= Recurring Saturday Night Live characters and sketches introduced 1986–87 =

The following is a list of recurring Saturday Night Live characters and sketches introduced between October 11, 1986, and May 23, 1987, the twelfth season of SNL.

==Lane Maxwell==
A Dana Carvey character. Debuted October 11, 1986. Also known as Lane Maxwell, professional psychic.

=== Character ===
As described by his title, Lane is a psychic. He is featured in several different occasions for different reasons. He always wears a blue suit with black buttons and thick black framed glasses. He is rather sympathetic and is normally in a happy mood due to the fact that he is always as he describes it "two and one quarter steps ahead of everybody". He is the author of the fictitious autobiography I Knew You Were Gonna Buy This Book which is mentioned in all the sketches featuring him.

Exercise data »
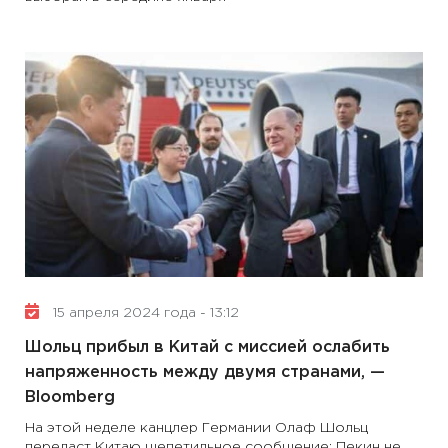
15 апреля 2024 года - 13:12
Шольц прибыл в Китай с миссией ослабить
напряженность между двумя странами, —
Bloomberg
На этой неделе канцлер Германии Олаф Шольц
передаст Китаю щепетильное сообщение: Пекин не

Exercises »
a - In the Saturday Night Live list, what is the title of Lane Maxwell's fictitious autobiography?
b - Copy the Russian-language entry about Olaf Scholz's trip to China line for line, leaving out the picture.

Solved problems »
a - I Knew You Were Gonna Buy This Book

b -
15 апреля 2024 года - 13:12
Шольц прибыл в Китай с миссией ослабить
напряженность между двумя странами, —
Bloomberg
На этой неделе канцлер Германии Олаф Шольц
передаст Китаю щепетильное сообщение: Пекин не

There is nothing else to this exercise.